Shannon tidak bisa berkata-kata mendengar penjelasan Austin. Ia tahu Austin sangat baik kepadanya dan Gio, tetapi ia tidak sadar jika Austin akan melakukan hal yang tidak semua orang akan lakukan tanpa imbalan seperti Gara. Terkutuklah dirinya yang telah membandingkan laki-laki sebaik Austin dengan iblis seperti Gara.
"Beberapa hari lalu, aku baru menerima hasil tes yang dikirim melalui emailku dan aku bisa menjadi donor yang cocok untuk Gio," sambungnya seraya merapikan anak rambut Shannon yang sedikit mencuat akibat pelukannya tadi. "Tidak ada hal lain yang aku pikirkan selain melempar diriku kedalam pesawat pertama yang bisa aku dapatkan, berlari sejauh 5 kilo meter karena mobilku mengalami pecah ban, dan menghentikan pernikahanmu. Which... i'm not regret after i did it."
Shannon tergelak seraya memukul dada Austin pelan.
"Kau pasti lelah," komentar Shannon. Ia tidak bisa membantah kalau ia sudah larut dalam pesona dan keseriusan Austin. Meski Austin tidak mengatakannya, ia sudah merasa dicintai.
Bagaimana tidak? Siapa yang mau berlari sejauh itu hanya untuk menghentikan pernikahan? Sinting!
"Tidak lagi, karena tujuanku sudah tercapai. Mungkin hanya satu yang belum..." Austin menggantungkan ucapannya seraya membelai pipi Shannon.
"Apa?" Tanya Shannon seakan tahu jika Austin tengah menunggunya untuk bertanya.
Namun bukan menjawab, Austin malah memajukan wajahnya perlahan mendekati wajah Shannon. Sedangkan Shannon hanya bisa menahan nafas dan memejamkan matanya, menunggu apa yang akan terjadi setelahnya dengan jantung berdebar tidak karuan cepatnya.

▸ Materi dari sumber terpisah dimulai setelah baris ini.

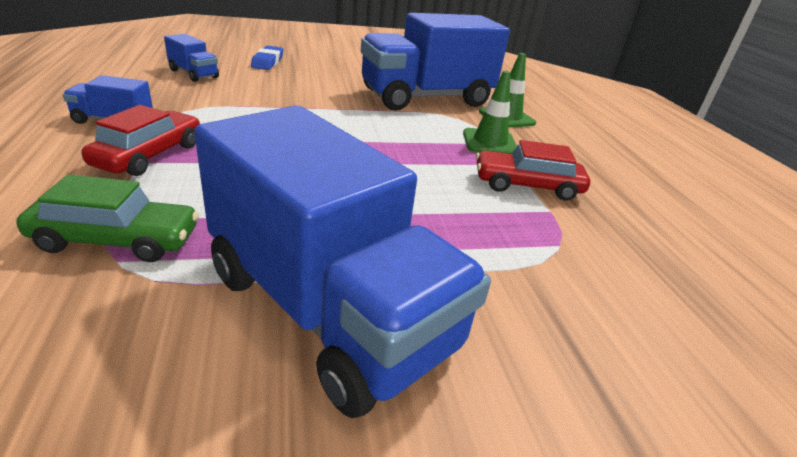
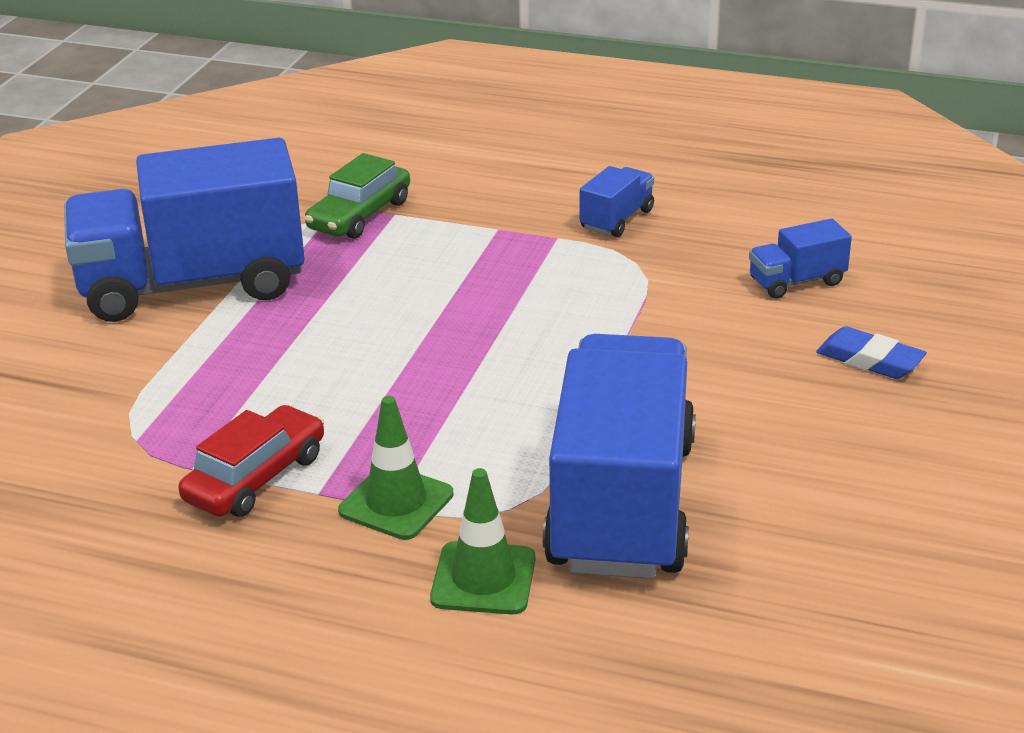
camera: 125 degrees right, 0 degrees up
red car [82,105,200,176] -> none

Shannon cukup terkejut ketika merasakan benda lembut menyentuh keningnya. Ia membuka matanya cepat dan menelan kekecewaan karena entah mengapa, ia berharap Austin bukan akan mengecup keningnya setelah apa yang dilakukannya hari ini, dan atmosfer apa yang sedang berterbangan di sekitar mereka.
Ciuman kening itu memang romantis menurut Shannon. Tapi khusus hari ini, kecupan kening itu benar-benar menghancurkan suasana romantis mereka.
"I wanna kiss you." Gumam Austin begitu puas mengecup kening Shannon.
Diam sejenak ketika iblis dan malaikat di diri Shannon tengah berperang hebat. Dan entah sisi mana yang menang, Shannon kemudian berujar, lebih terdengar seperti tantangan. "Let me show you how kiss supposed to be."
Dan itu terjadi dengan cepat dan berlangsung dengan lama ketika Shannon menempelkan bibirnya ke bibir Austin yang dikelilingi oleh bakal janggut yang belum sempat di cukurnya.
Tapi bagi Shannon maupun Austin, itu adalah ciuman termanis selama hidup mereka.